- ISTRUZIONI:
a – Secondo il brano sul sogno del dopo-pandemia, quale report documenta la scarsa propensione delle imprese italiane a usare le tecnologie digitali?
b – Riprenda il brano sul sogno del dopo-pandemia e lo prosegua a partire dalla sua ultima frase.

- BRANO DI LETTURA:
· · · · · · ·
Questa notte ho fatto un sogno, te lo racconto. In questo sogno, non era il 2020 che stava terminando come potresti immaginare, ma l’anno successivo, in cui sono successe molte cose.
Dall’avvento della pandemia a marzo 2020 quando leggevamo sui balconi e pregavamo “andrà tutto bene”, forse non proprio tutte, ma molte cose sono andate effettivamente bene.
Intanto malgrado le perplessità di no-vax e complottisti, i vari vaccini si sono rivelati efficaci.
Dopo un lungo periodo di sospensione della partecipazione in presenza a scuola, le temute conseguenze psicologiche e sociali dei ragazzi, tra dipendenza dai videogame e da internet in generale, paradossalmente si sono compiuti grandi passi in avanti. Ora la didattica a distanza ha raggiunto un buon grado di maturità diventando un eventuale e valido piano B, inoltre ai ragazzi oggi – fin dalle scuole elementari – si insegna il buon uso delle tecnologie digitali, arrivando persino ai genitori con video semplici e mirati per seguire con cognizione e sicurezza i figli a casa. Inimmaginabile prima della pandemia. L’uso per certi versi forzato delle tecnologie digitali ha toccato e travolto molte imprese del tessuto italiano, da sempre mediamente resistenti a farne uso efficace (vedi report EU DESI 2020), e dopo un primo periodo di confusione e smarrimento, oggi la maggior parte delle organizzazioni compete con una marcia in più sui mercati, soprattutto quelli internazionali, anche grazie al buon uso delle tecnologie digitali. Il sistema produttivo italiano è tornato a crescere compensando il debito pubblico e non solo, molti lavoratori hanno guadagnato qualità di vita, diminuendo le ore passate ogni giorno in auto nel traffico, con una diminuzione persino degli incidenti stradali. Lo smart working è diventato un prezioso “condimento” nel rapporto impresa-dipendente, a vantaggio di tutti.
· · · · · · ·
[Estrazioni di testo per pagina]
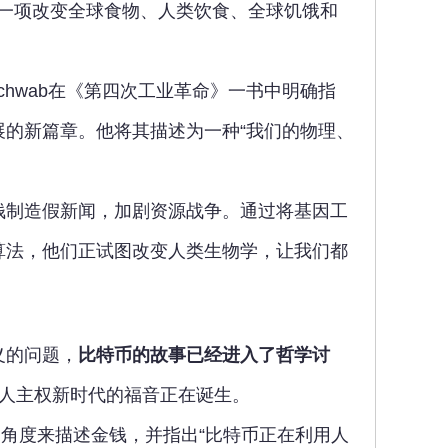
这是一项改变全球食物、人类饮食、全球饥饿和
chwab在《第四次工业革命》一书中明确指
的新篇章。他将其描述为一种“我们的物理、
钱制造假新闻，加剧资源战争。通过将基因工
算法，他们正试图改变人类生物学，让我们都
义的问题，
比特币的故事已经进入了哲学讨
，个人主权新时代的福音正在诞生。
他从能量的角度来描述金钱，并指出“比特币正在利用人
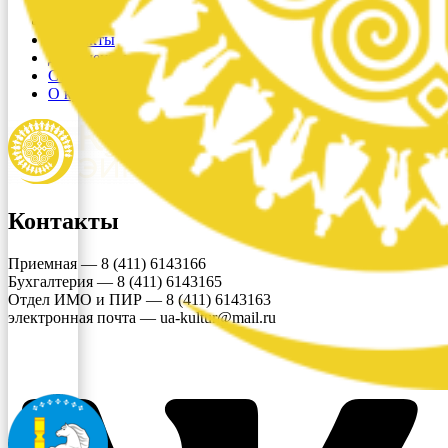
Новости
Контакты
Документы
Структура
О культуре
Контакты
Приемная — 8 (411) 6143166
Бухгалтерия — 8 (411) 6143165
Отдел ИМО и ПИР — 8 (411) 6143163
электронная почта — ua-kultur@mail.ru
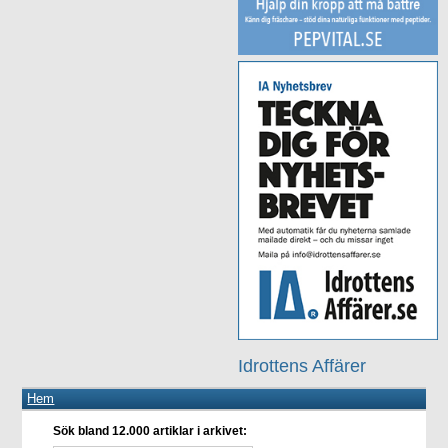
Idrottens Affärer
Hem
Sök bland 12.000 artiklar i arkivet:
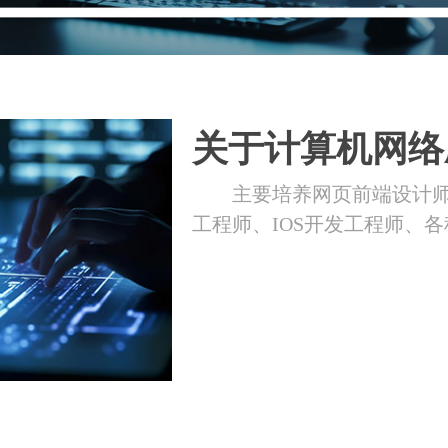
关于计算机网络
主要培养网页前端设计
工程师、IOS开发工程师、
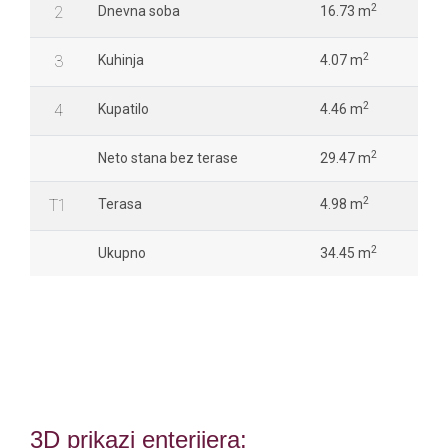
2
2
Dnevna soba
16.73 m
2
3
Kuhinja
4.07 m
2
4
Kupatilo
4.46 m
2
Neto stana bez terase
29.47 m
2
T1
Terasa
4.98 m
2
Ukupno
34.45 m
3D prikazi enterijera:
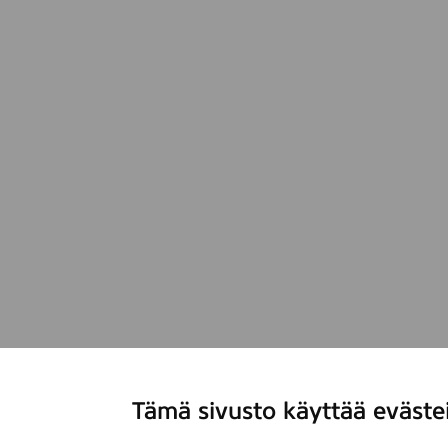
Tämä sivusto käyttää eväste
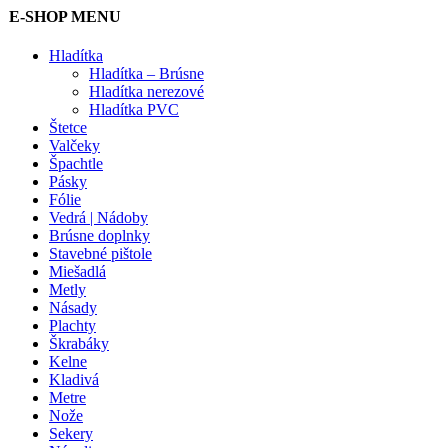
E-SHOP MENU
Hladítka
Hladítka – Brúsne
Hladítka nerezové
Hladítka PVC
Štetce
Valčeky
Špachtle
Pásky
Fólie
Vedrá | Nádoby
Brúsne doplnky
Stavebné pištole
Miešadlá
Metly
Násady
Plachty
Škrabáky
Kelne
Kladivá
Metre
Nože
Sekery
· · · · · · ·
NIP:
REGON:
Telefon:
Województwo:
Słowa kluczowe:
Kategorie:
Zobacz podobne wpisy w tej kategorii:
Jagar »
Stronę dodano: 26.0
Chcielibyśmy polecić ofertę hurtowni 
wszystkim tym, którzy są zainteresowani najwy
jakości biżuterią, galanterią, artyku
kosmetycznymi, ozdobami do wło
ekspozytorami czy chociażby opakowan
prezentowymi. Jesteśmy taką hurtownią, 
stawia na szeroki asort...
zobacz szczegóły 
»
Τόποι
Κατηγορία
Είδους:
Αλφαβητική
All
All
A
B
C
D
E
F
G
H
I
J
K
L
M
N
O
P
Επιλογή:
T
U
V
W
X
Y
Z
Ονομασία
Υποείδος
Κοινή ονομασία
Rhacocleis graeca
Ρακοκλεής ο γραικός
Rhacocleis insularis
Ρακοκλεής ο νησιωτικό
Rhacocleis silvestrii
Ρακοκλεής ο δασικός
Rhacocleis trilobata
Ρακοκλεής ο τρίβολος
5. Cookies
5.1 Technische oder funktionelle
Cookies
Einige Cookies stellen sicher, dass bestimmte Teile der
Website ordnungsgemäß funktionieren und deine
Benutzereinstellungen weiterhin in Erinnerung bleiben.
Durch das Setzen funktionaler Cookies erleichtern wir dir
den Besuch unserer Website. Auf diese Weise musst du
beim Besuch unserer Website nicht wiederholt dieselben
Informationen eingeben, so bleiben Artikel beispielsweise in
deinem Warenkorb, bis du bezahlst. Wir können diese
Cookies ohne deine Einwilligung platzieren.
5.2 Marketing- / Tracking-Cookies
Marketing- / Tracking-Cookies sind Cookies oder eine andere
· · · · · · ·
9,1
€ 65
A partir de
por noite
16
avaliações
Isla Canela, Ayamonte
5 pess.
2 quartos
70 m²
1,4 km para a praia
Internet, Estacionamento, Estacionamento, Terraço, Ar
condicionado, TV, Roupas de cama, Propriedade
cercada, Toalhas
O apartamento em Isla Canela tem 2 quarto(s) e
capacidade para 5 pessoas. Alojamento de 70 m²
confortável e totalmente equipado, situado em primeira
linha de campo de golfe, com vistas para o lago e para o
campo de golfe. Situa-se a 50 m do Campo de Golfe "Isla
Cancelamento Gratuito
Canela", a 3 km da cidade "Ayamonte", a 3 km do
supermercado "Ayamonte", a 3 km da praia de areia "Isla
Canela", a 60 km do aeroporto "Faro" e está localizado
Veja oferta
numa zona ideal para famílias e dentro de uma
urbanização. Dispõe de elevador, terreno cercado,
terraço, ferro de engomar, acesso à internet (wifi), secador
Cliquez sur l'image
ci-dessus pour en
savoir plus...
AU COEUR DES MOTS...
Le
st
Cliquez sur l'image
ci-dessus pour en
· · · · · · ·
- SOLUZIONI:
a – Il report EU DESI 2020.

b –
I social sono nati con Facebook nei primi anni duemila, per un motivo in fondo legato alla rivalsa del suo fondatore nei confronti dell’ex fidanzata. Per questo non mi sono mai stupito di quanto fosse un luogo soprattutto di esibizione e di sfogo, soprattutto durante i momenti più difficili della pandemia. I contenuti dei leoni da tastiera – gli odiatori seriali – erano diventati il fulcro degli algoritmi di suggerimento dei post, almeno prima delle nuove regole imposte da una nuova UE, finalmente capace di cercare gli interessi comuni, andando oltre i fondi del next generation Eu: Facebook e i social in generale sono stati finalmente equiparati ai normali giornali online che, per legge, mai hanno potuto pubblicare offese, ingiurie o altro del genere, come da sempre avviene sui social. Non solo, ai Big di Internet è stato persino imposta una tassazione equiparata a quella che deve sostenere qualsiasi altra azienda che vive di pubblicità online, con naturale e sacrosanto rinvigorimento dei giornali, per la sopravvivenza degli stessi e soprattutto a beneficio delle polis, sostenute da un giornalismo più robusto, indipendente e capace di garantire la continua ricerca della verità.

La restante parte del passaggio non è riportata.